Viro-me para ela, que está olhando pelo vidro. Como não ligo a seta, ela
repete: - Pare o carro. Exige.
- Em dois minutos você vai estar em casa.
Ela chuta meu painel.
- Pare o carro!
Não digo mais nada. Obedeço. Dou a seta e paro na beira da pista.
Ela pega a ecobag, sai da picape e bate a porta. Começa a andar na direção do seu prédio. Quando já está a alguns metros de distância, na frente da picape, ponho o câmbio no ponto morto e a acompanho,
abaixando o vidro.
- Karol. Volte para o carro. Ela continua andando.

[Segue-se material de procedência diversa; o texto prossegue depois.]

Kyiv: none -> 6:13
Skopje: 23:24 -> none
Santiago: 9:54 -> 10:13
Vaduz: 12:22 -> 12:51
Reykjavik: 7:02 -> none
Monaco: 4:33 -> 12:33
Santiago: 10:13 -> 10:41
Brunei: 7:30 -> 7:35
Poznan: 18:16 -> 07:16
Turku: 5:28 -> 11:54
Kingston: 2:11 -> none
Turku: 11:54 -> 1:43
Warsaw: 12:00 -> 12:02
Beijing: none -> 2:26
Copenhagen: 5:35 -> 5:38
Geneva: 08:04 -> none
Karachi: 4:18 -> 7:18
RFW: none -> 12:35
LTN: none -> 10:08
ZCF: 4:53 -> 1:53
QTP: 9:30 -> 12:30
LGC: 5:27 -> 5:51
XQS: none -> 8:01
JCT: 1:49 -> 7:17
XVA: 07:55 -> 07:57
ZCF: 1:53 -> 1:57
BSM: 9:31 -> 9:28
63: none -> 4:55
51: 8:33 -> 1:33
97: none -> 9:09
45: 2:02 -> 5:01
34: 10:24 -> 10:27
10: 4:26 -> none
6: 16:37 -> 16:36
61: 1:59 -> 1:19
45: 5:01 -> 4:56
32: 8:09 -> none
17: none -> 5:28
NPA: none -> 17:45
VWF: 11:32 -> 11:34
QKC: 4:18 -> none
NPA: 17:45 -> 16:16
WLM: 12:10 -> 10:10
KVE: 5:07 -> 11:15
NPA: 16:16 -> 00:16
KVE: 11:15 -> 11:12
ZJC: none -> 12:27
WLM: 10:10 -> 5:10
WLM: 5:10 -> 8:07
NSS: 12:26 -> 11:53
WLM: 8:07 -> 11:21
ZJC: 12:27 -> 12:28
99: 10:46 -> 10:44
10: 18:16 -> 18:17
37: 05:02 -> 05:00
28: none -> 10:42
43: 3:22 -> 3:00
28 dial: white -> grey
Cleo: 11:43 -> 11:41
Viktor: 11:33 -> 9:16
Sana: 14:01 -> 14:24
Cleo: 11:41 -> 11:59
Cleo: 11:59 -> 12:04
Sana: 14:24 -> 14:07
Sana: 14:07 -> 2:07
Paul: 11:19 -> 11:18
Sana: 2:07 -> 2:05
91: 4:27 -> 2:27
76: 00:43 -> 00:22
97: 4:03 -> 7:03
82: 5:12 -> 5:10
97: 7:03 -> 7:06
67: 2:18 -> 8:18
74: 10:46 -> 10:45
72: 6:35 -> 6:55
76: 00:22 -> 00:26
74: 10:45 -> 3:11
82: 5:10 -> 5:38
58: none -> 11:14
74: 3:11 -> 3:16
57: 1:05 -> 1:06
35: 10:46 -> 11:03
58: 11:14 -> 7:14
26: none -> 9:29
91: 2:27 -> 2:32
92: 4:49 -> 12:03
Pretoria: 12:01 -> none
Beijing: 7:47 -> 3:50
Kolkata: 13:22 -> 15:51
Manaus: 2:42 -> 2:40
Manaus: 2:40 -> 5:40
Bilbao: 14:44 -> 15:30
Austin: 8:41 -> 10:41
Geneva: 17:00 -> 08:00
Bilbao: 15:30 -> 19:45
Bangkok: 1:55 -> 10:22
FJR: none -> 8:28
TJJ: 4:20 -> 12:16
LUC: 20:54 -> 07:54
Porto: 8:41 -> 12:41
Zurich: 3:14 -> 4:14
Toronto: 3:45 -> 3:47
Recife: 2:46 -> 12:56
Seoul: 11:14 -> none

- Você disse para ela ir embora! Viu que eu estava chegando e disse para ela ir embora! Por que continua fazendo isso comigo? Continuo dirigindo no ritmo em que ela está andando, até ela finalmente se virar e me encarar pela janela.
- Por quê? Pergunta ela.
Pressiono o freio até ficarmos próximos. Minhas mãos estão começando a tremer. Talvez pela adrenalina, talvez pela culpa.
Talvez pela raiva.
Coloco o câmbio no ponto morto novamente, pois me parece que ela está
pronta para discutir a questão.
- Achou mesmo que ia confrontar Cláudia no estacionamento de um
mercado?
- Bem, tentei fazer isso na casa deles, mas nós dois sabemos qual foi o resultado.
Balanço a cabeça.
Não estou me referindo ao local.
Eu nem sei a que estou me referindo. Tento raciocinar.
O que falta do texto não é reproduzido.